- **The task**: Reproduce the cube camera post, everything from "Cube Camera" down to "display of imagery.", substituting "notebooks" for "sketchbooks".

- **Extract to read**:
## BEGIN
9.23.2007

Cube Camera

My most recent pinhole camera. It is in the building stage after having been in the design stage for months (my projects crawl along at very slow paces, often having long gestational periods in my sketchbooks). Originally, I had planned to make a very small camera, a cube at its center with cylindars (35 mm film cannisters) distancing the 6 pinholes from six film planes. Somehow that idea never sat quite right, and then we moved across the state. As the dust settled and I became familiar with my semi-rural surroundings, I realized that I wanted a bigger, blockier camera. As the weeks progress, I hope to finish the camera, expose some negatives and make some prints. I'm not going to explain what I plan to do with the images at this point, as that will be the subject of another entry. For now, it should suffice to say that I will most likely avoid any deadpan display of imagery.
## END
- **Dataset extract**:
## BEGIN
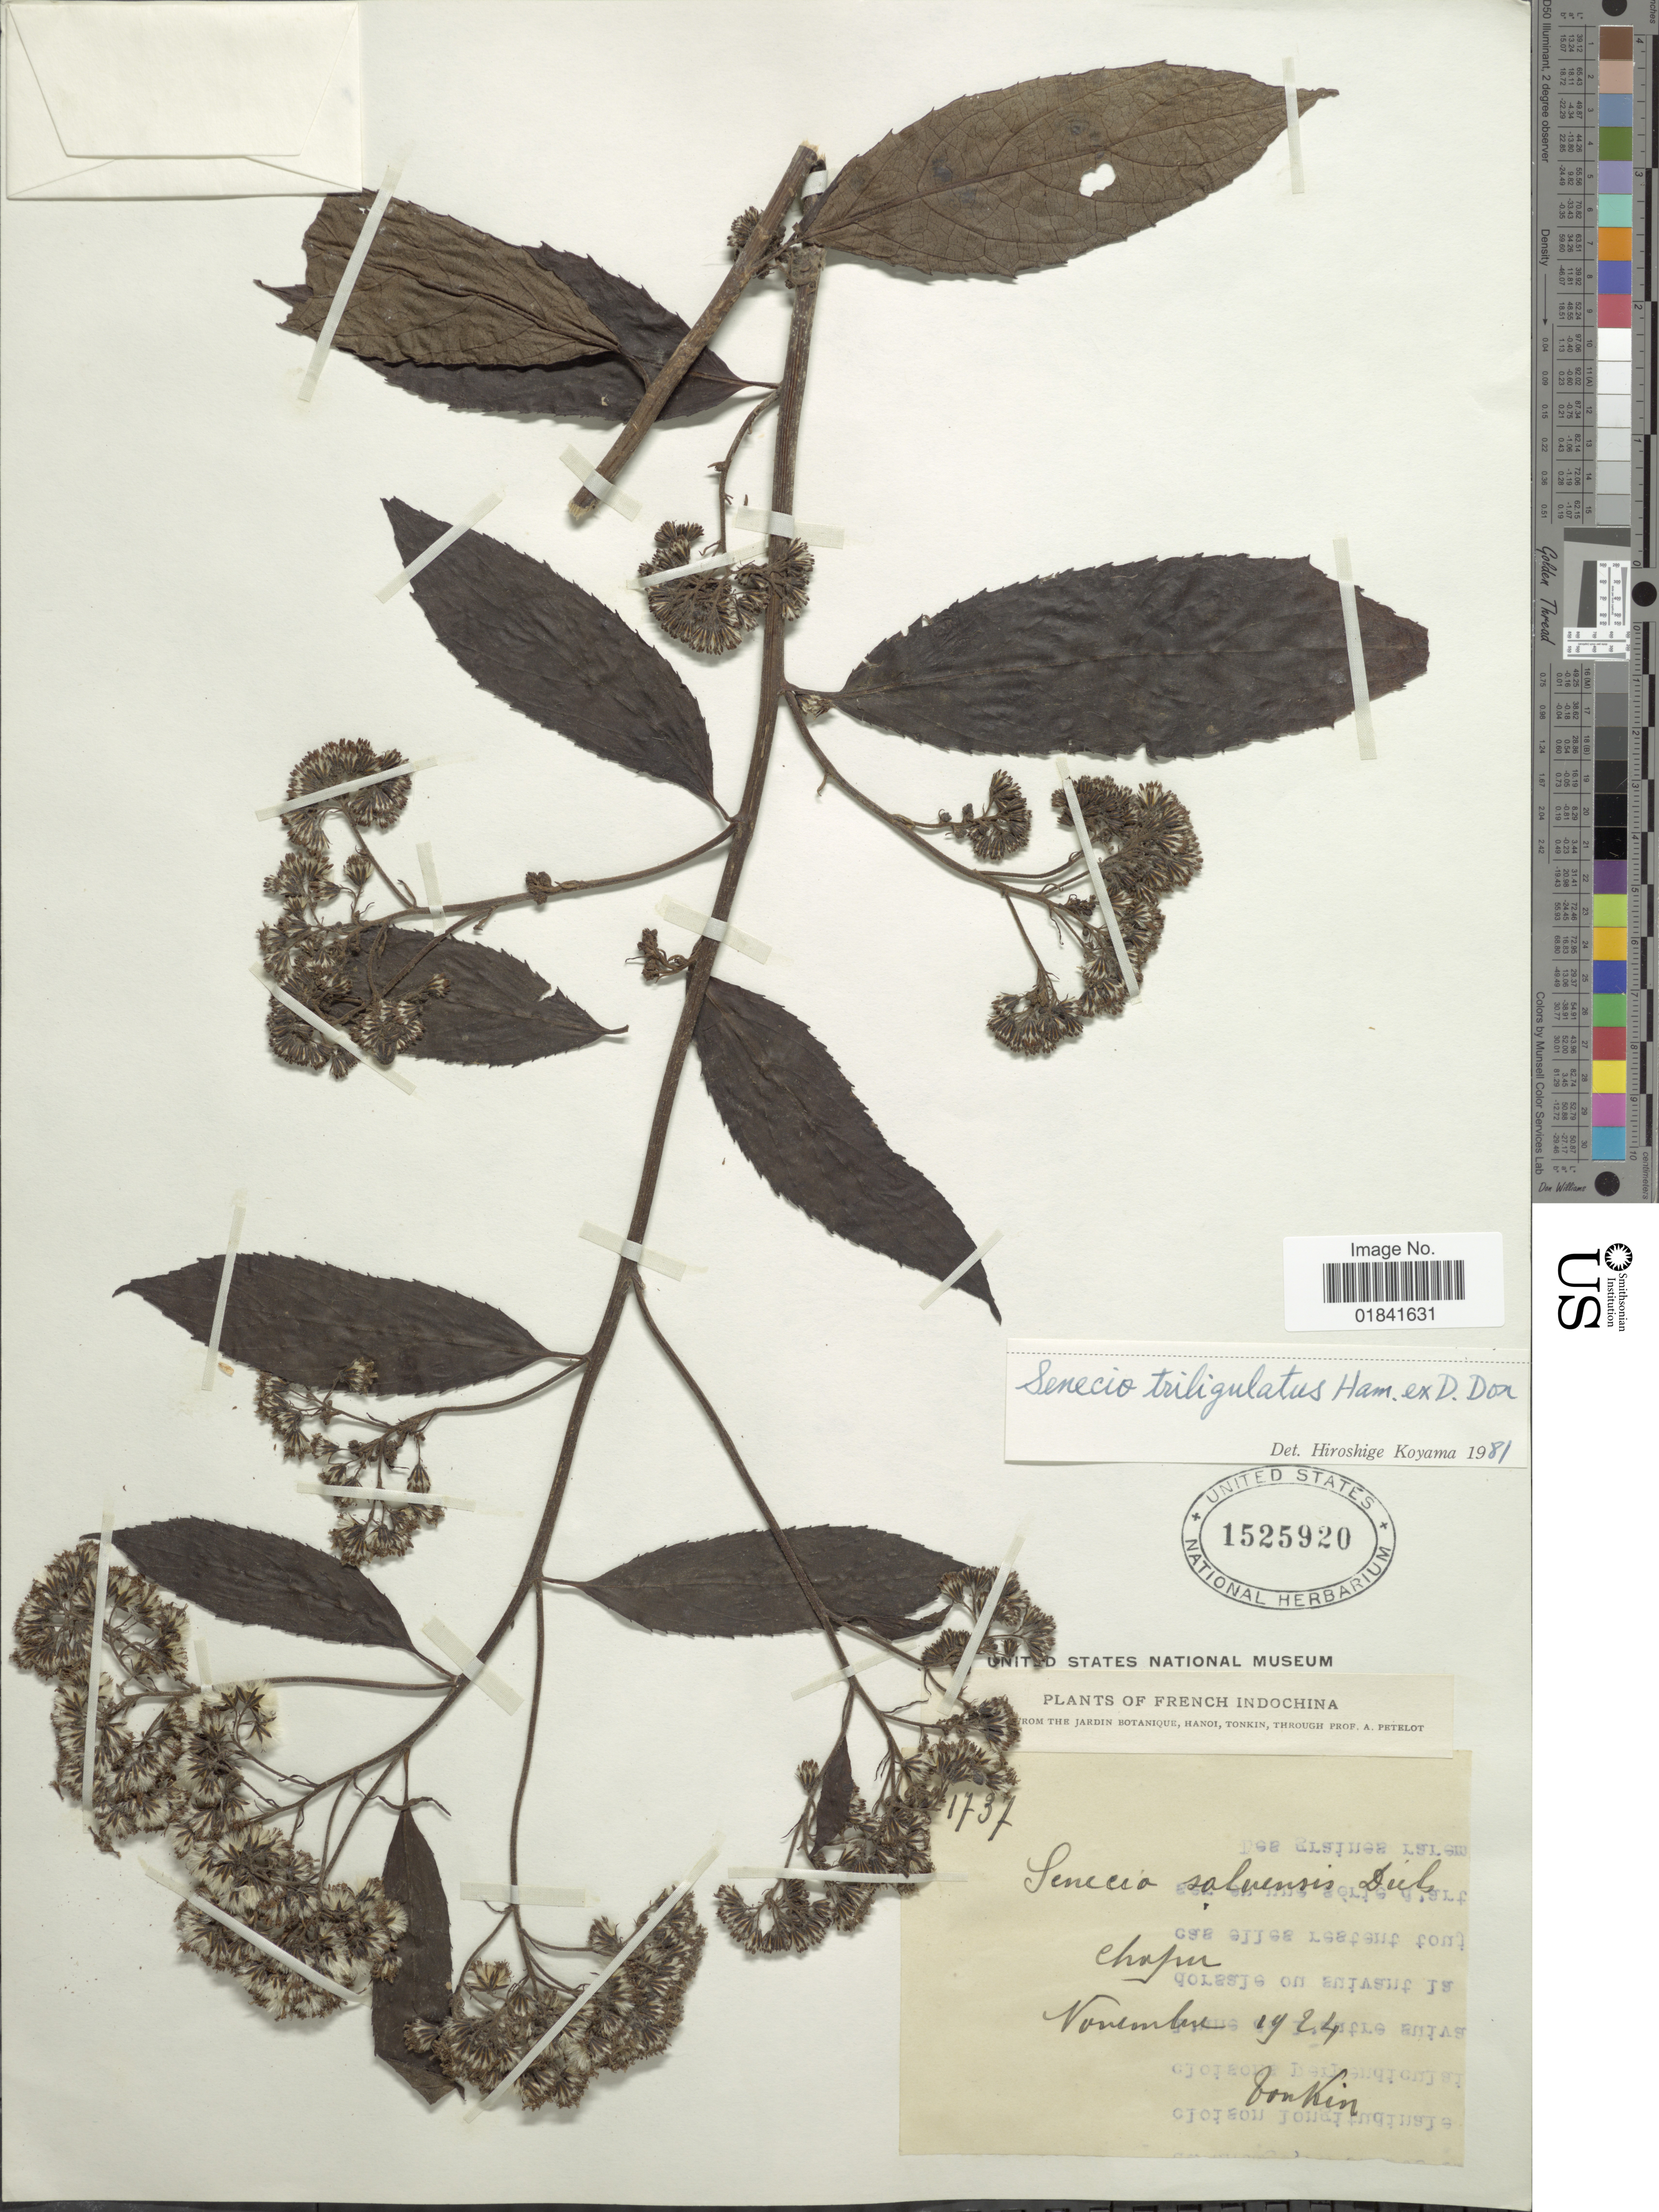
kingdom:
## END
## BEGIN
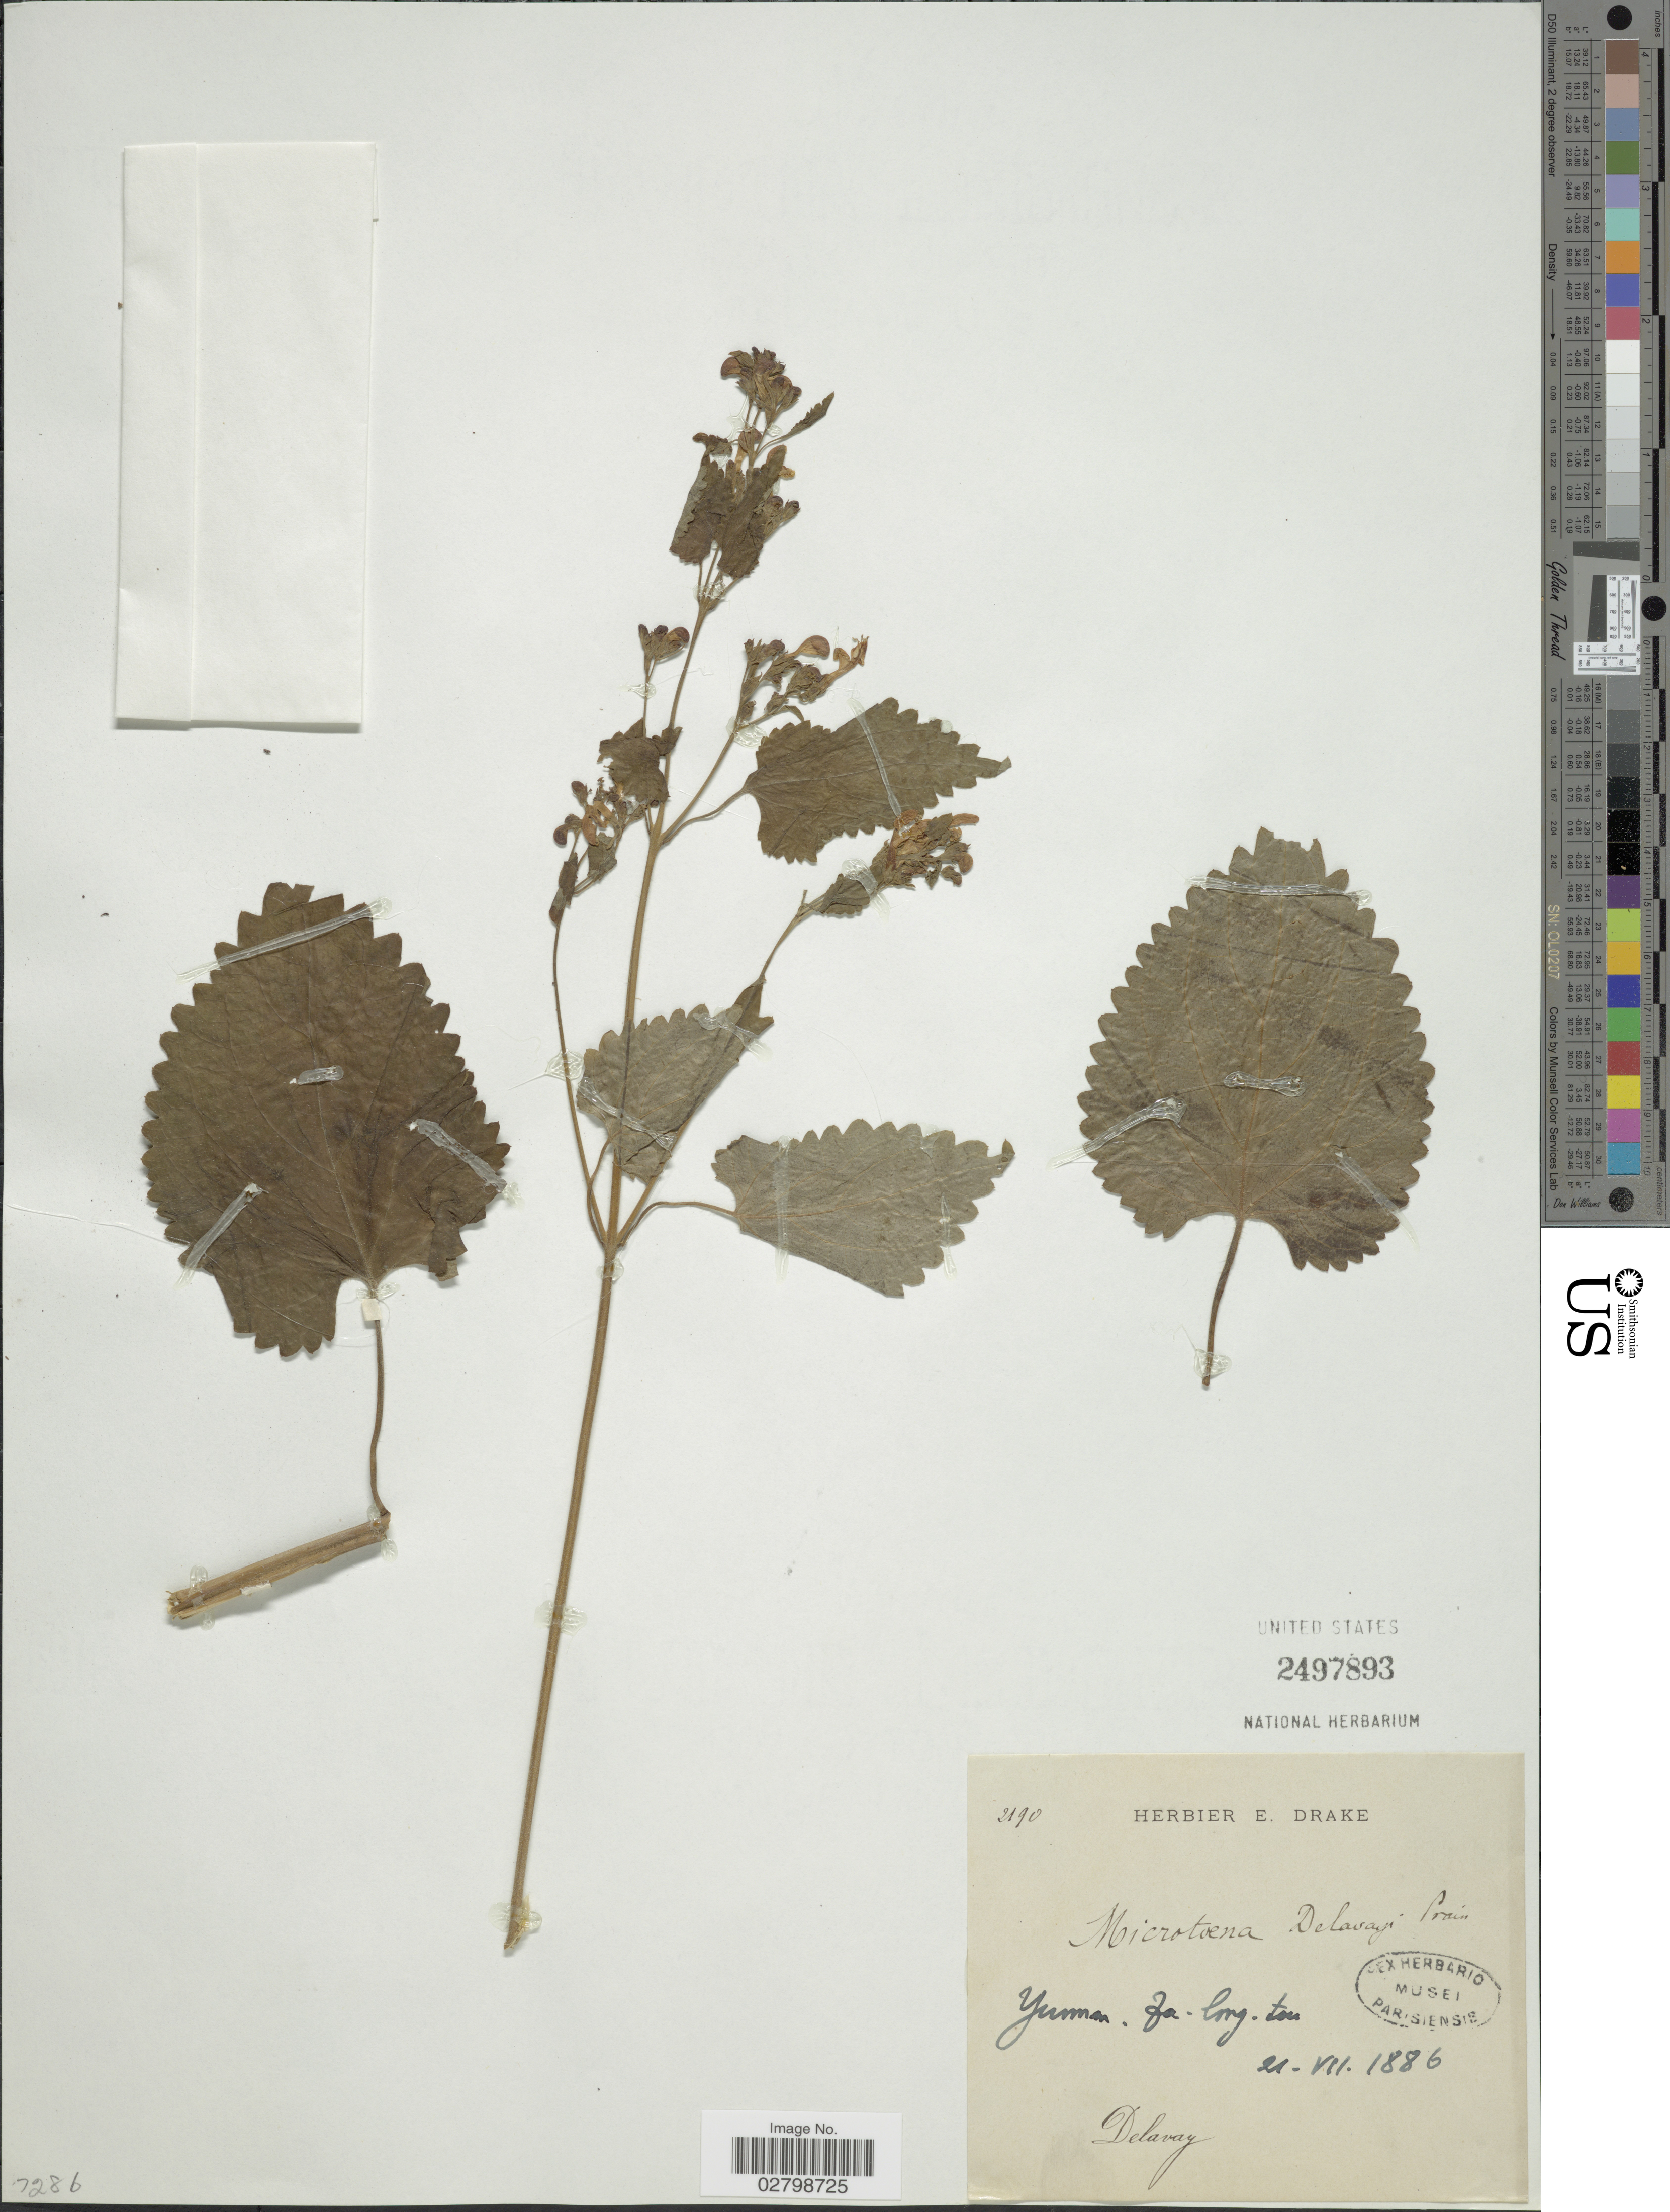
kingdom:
## END
- **Solution to the problem**:
Cube Camera

My most recent pinhole camera. It is in the building stage after having been in the design stage for months (my projects crawl along at very slow paces, often having long gestational periods in my notebooks). Originally, I had planned to make a very small camera, a cube at its center with cylindars (35 mm film cannisters) distancing the 6 pinholes from six film planes. Somehow that idea never sat quite right, and then we moved across the state. As the dust settled and I became familiar with my semi-rural surroundings, I realized that I wanted a bigger, blockier camera. As the weeks progress, I hope to finish the camera, expose some negatives and make some prints. I'm not going to explain what I plan to do with the images at this point, as that will be the subject of another entry. For now, it should suffice to say that I will most likely avoid any deadpan display of imagery.